Trump Administration Withdraws Hong Kong’s Special Status
The deteriorating relationship between the world’s two biggest economies may weigh on risk-sensitive assets, as the fallout from the imposed national security law in Hong Kong intensifies US-China tensions.
US President Donald Trump seems hell-bent on proving “no administration has been tougher on China than this administration” after ordering an end to Hong Kong’s special status and introducing new legislation that gives his “administration powerful new tools to hold responsible the individuals and the entities involved in extinguishing Hong Kong’s freedom”.
These measures built on Secretary of State Mike Pompeo’s inflammatory comments on Monday “making clear [that] Beijing’s claims to offshore resources across most of the South China Sea are completely unlawful, as is its campaign of bullying to control them”.

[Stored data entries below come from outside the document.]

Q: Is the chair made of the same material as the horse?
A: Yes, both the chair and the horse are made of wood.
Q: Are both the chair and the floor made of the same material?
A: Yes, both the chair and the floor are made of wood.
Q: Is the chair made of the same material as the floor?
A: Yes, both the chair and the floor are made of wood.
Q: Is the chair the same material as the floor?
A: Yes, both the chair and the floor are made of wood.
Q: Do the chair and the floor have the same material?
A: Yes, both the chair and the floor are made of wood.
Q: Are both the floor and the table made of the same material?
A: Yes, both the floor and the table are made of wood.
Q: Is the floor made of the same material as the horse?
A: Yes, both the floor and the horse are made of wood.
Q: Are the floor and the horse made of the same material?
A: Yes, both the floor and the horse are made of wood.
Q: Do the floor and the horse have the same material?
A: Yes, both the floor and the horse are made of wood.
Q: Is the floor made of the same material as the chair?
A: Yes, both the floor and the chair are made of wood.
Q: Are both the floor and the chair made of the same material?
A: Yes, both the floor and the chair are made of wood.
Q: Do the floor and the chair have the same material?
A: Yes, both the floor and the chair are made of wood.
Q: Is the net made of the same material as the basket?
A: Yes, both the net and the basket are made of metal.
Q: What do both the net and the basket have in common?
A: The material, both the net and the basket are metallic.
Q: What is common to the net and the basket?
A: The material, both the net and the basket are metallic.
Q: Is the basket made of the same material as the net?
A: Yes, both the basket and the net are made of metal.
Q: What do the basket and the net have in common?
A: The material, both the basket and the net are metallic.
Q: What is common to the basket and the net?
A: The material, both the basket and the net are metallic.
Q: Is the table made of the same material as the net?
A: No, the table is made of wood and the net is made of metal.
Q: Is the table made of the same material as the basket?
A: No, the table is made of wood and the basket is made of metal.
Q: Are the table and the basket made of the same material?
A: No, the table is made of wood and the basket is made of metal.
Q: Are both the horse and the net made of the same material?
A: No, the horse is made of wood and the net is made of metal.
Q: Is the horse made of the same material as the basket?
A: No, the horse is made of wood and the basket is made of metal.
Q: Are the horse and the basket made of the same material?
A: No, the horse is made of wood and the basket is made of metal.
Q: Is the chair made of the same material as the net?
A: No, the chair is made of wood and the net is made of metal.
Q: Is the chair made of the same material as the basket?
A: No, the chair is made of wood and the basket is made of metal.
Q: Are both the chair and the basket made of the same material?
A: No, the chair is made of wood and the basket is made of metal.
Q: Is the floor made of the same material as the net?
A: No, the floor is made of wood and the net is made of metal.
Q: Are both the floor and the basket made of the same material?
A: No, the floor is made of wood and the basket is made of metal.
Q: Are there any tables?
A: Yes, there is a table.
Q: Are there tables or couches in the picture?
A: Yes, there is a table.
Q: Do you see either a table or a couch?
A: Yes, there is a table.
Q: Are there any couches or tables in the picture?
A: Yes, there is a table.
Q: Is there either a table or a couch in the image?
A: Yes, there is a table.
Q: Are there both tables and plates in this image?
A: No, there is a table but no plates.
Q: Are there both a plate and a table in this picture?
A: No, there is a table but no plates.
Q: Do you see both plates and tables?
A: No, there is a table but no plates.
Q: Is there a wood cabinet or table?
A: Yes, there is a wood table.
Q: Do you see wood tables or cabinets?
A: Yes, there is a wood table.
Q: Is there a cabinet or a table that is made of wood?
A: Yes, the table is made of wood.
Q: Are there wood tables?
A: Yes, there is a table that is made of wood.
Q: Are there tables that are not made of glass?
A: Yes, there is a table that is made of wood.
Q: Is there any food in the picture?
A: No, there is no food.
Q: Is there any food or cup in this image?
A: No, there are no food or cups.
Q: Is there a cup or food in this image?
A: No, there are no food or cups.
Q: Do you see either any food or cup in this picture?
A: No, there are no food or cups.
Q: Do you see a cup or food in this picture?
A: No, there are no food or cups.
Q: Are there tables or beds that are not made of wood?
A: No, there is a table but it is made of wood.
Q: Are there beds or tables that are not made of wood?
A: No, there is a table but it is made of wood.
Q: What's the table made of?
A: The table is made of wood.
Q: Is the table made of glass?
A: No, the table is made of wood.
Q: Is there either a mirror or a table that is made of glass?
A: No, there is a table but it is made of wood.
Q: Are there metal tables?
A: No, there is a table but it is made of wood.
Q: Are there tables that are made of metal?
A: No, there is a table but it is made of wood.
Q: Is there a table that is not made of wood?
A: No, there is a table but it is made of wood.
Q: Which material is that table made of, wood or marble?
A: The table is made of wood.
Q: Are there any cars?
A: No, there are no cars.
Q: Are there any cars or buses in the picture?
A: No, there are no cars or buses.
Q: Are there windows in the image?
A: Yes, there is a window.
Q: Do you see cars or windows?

The unprecedented involvement and open condemnation of China’s action in the hotly contested South China Sea was lambasted by the Chinese Foreign ministry warning “if the U.S continues such action, China will resolutely take countermeasures [and] will make further responses based on how the situation develops”, suggesting that the Asian powerhouse may ratchet up its retaliatory efforts.

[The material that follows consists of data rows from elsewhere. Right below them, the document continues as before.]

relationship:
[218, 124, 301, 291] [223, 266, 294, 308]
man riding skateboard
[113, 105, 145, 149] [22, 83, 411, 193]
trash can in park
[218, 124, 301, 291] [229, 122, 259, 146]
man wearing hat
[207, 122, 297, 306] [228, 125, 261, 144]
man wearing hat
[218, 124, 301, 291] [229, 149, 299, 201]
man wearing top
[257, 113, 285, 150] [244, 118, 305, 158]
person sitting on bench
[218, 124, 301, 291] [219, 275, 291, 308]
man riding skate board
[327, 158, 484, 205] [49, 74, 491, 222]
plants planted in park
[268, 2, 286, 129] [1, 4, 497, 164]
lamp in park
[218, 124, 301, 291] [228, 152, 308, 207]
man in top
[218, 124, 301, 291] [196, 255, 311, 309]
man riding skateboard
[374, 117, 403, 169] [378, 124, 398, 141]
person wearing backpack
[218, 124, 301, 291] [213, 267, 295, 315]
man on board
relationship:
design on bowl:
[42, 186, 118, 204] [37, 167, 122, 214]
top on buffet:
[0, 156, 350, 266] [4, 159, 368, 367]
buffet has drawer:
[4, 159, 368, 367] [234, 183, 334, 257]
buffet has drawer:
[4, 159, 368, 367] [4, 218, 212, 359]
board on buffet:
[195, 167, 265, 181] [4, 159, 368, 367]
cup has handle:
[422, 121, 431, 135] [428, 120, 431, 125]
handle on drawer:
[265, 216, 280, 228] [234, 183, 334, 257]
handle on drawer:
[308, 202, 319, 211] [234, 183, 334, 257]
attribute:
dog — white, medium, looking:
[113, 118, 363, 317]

Although White House Economic Adviser Larry Kudlow stresses that both sides are “still engaging on the phase one trade deal” it is hard to believe, given the current rhetoric, that a comprehensive trade agreement can be agreed.
To that end, traders may keep a watchful eye on the USD/CNH exchange rate which could serve as a powerful retaliatory tool for China should tensions continue to escalate and as a thermometer for US-Sino relations.
USD/CNH Daily Chart
USD/CNH daily chart created using TradingView
The USD/CNH exchange rate proved to be a bell-weather for US-China trade negotiations in 2019, with the surge above the psychologically pivotal 7 handle coinciding with a breakdown in talks between the two economic powerhouses in early 2019.

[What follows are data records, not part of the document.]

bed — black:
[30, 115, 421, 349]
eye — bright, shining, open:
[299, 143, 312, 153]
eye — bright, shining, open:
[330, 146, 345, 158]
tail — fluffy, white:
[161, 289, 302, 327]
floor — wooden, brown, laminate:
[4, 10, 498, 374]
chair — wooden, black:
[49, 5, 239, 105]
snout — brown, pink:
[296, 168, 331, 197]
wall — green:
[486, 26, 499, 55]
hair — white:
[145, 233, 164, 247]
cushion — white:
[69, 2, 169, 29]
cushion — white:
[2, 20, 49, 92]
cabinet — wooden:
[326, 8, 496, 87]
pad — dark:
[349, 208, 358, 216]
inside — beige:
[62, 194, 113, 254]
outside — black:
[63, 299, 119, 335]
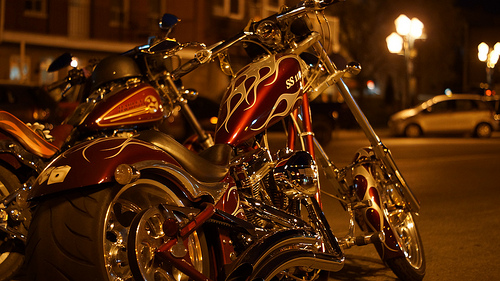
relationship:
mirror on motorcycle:
[44, 51, 79, 73] [2, 12, 213, 279]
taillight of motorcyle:
[114, 161, 185, 211] [17, 1, 432, 279]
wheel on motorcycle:
[19, 155, 224, 280] [21, 0, 427, 281]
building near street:
[0, 0, 342, 105] [323, 136, 499, 279]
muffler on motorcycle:
[219, 200, 348, 278] [21, 0, 427, 281]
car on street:
[388, 94, 499, 140] [333, 118, 498, 278]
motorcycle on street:
[21, 0, 427, 281] [323, 136, 499, 279]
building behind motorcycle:
[4, 2, 334, 113] [21, 0, 427, 281]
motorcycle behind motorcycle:
[0, 12, 227, 281] [21, 0, 427, 281]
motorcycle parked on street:
[21, 0, 427, 281] [323, 136, 499, 279]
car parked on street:
[390, 90, 499, 141] [424, 138, 484, 279]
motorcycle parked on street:
[37, 6, 444, 266] [2, 91, 477, 252]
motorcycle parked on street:
[6, 26, 239, 271] [2, 91, 477, 252]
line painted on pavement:
[378, 147, 498, 167] [267, 124, 498, 279]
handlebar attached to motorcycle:
[147, 0, 341, 81] [89, 2, 426, 280]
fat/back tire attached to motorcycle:
[32, 172, 210, 279] [21, 0, 427, 281]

The subsequent strengthening of the Chinese Reminbi from September 2019 onwards coincided with progress being made in trade negotiations, culminating in the exchange rate setting the yearly low (6.8456) just days before the “phase one’ trade deal was signed.
As it stands, the Chinese Reminbi’s recent recovery back below the 200-day moving average (7.035) has been positive for global equity markets as the USD/CNH exchange rate typically portrays an inverse relationship with US benchmark indices.
However, this appreciation has stalled in recent days, hinting at a possible reversal in the exchange rate as well as broad market sentiment.
USD/CNH climbing back above the 7 handle may carve a path back to the 200-day moving average (7.035) and June low (7.04), potentially fueling a period of global risk aversion and a sharp correction in US equity prices.